#### Instruction
The answer must be every line from the listing that holds the string "papers".

#### Information supplied

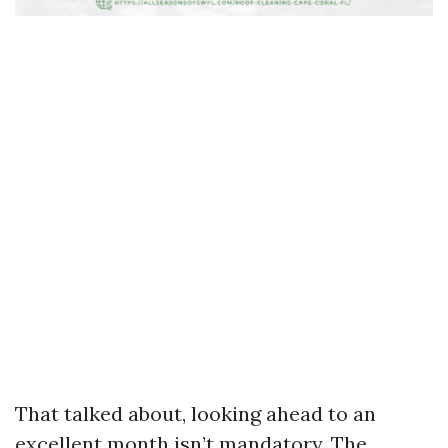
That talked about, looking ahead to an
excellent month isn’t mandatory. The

---

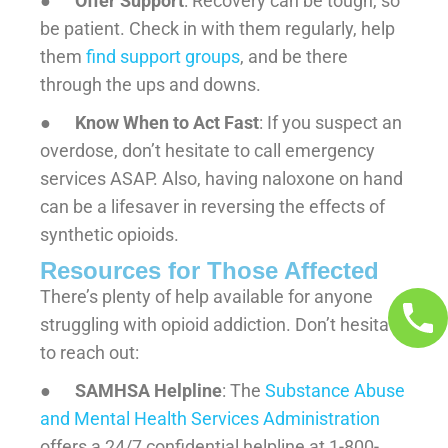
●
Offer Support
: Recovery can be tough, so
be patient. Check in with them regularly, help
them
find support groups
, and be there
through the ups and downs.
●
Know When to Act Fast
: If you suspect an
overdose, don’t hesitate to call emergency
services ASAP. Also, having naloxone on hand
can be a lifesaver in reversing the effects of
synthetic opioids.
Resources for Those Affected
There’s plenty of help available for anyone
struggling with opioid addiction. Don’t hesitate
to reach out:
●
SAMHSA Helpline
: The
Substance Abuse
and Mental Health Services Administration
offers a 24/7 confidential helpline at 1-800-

==

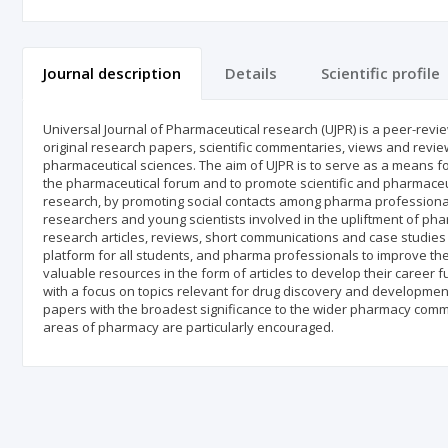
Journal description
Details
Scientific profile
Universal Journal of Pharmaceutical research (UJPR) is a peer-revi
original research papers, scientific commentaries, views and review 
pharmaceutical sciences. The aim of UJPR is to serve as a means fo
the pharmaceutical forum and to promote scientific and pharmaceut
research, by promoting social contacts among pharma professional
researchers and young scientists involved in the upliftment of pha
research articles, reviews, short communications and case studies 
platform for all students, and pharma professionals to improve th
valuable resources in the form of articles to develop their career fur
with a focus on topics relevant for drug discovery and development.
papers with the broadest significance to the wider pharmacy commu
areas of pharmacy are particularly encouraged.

#### Finished exercise
original research papers, scientific commentaries, views and review 
papers with the broadest significance to the wider pharmacy commu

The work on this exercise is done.